### [Task directions]
Scan the data for lines with "down" and report the count by itself.

### [Dataset section]

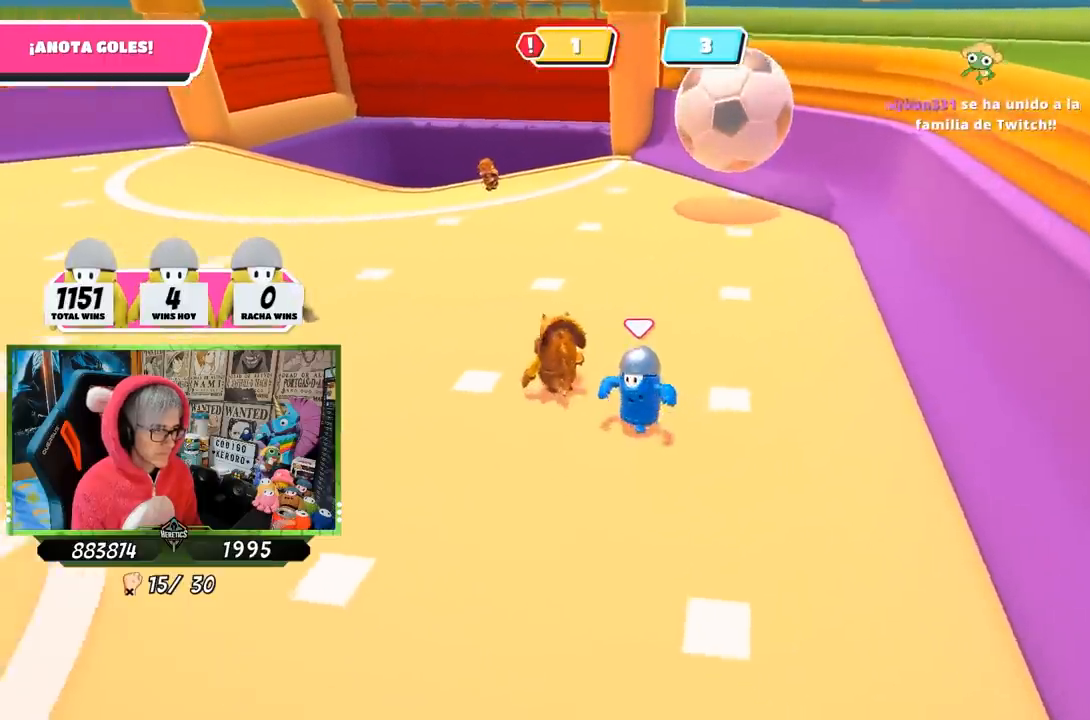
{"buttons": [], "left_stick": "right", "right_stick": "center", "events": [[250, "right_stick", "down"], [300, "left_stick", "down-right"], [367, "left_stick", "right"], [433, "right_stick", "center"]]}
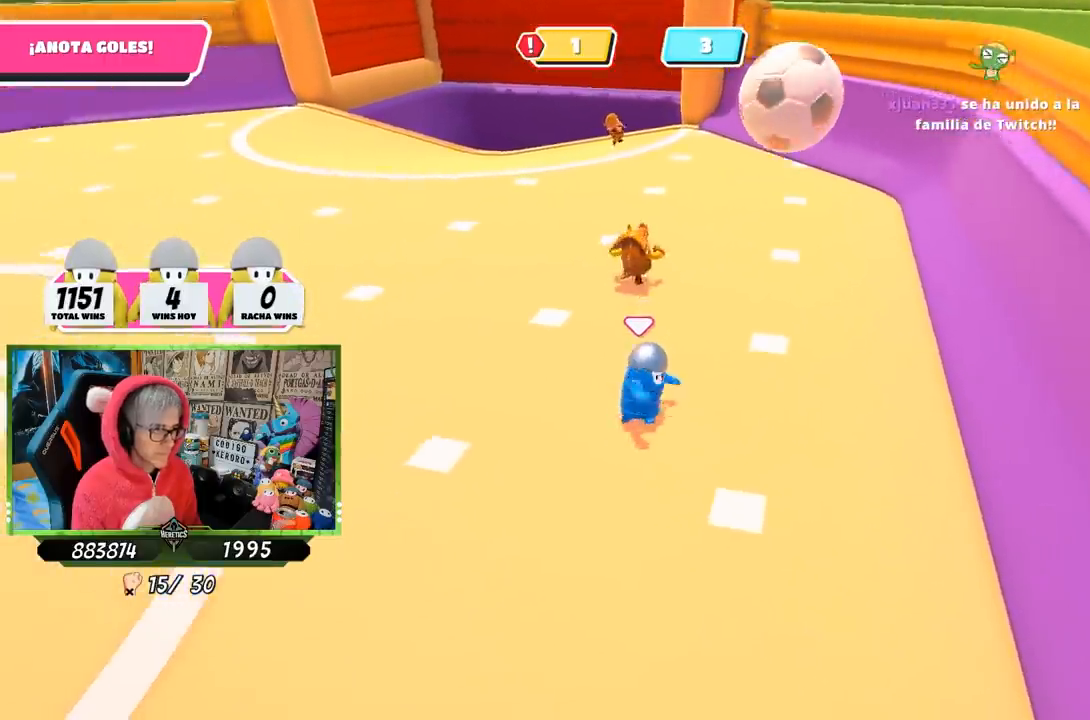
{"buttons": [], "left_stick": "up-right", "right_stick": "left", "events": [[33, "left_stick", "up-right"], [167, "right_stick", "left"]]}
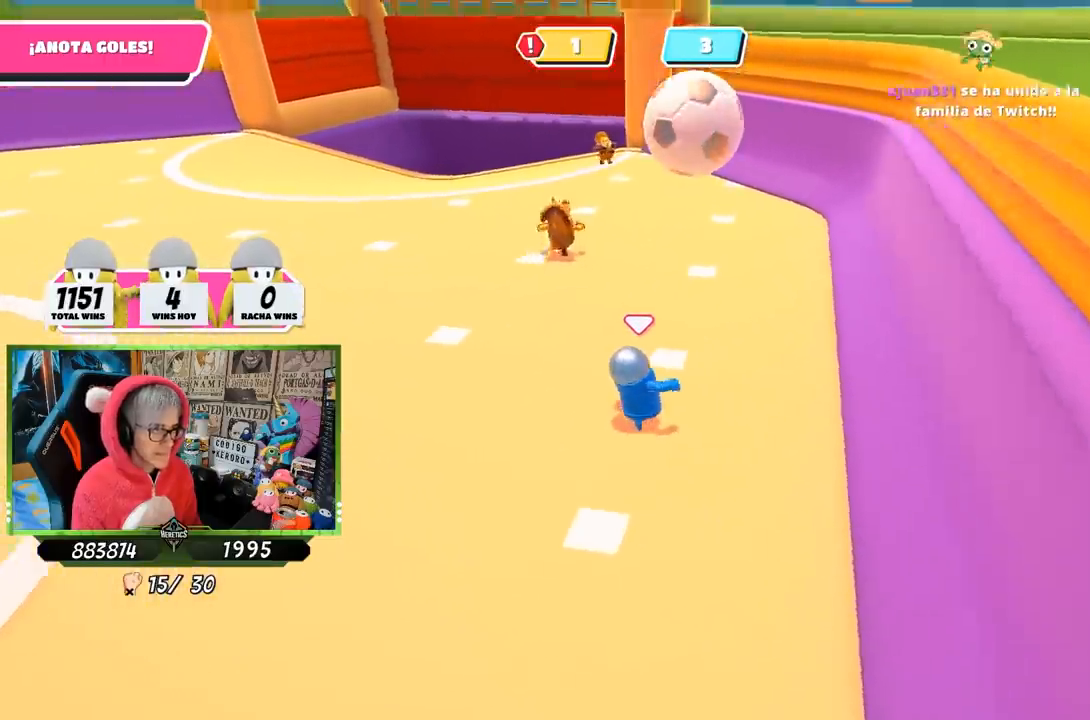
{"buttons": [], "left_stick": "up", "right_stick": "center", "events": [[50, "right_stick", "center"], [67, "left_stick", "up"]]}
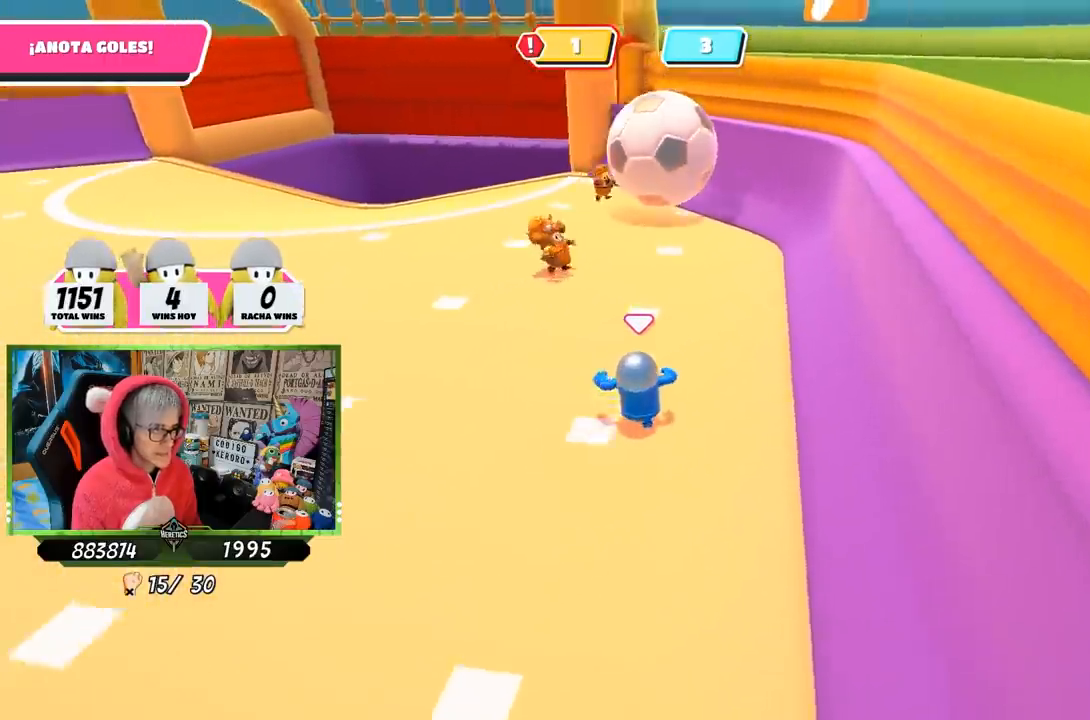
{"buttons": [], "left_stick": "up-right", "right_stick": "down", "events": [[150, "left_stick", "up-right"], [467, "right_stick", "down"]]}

### [Answer for this exercise]
2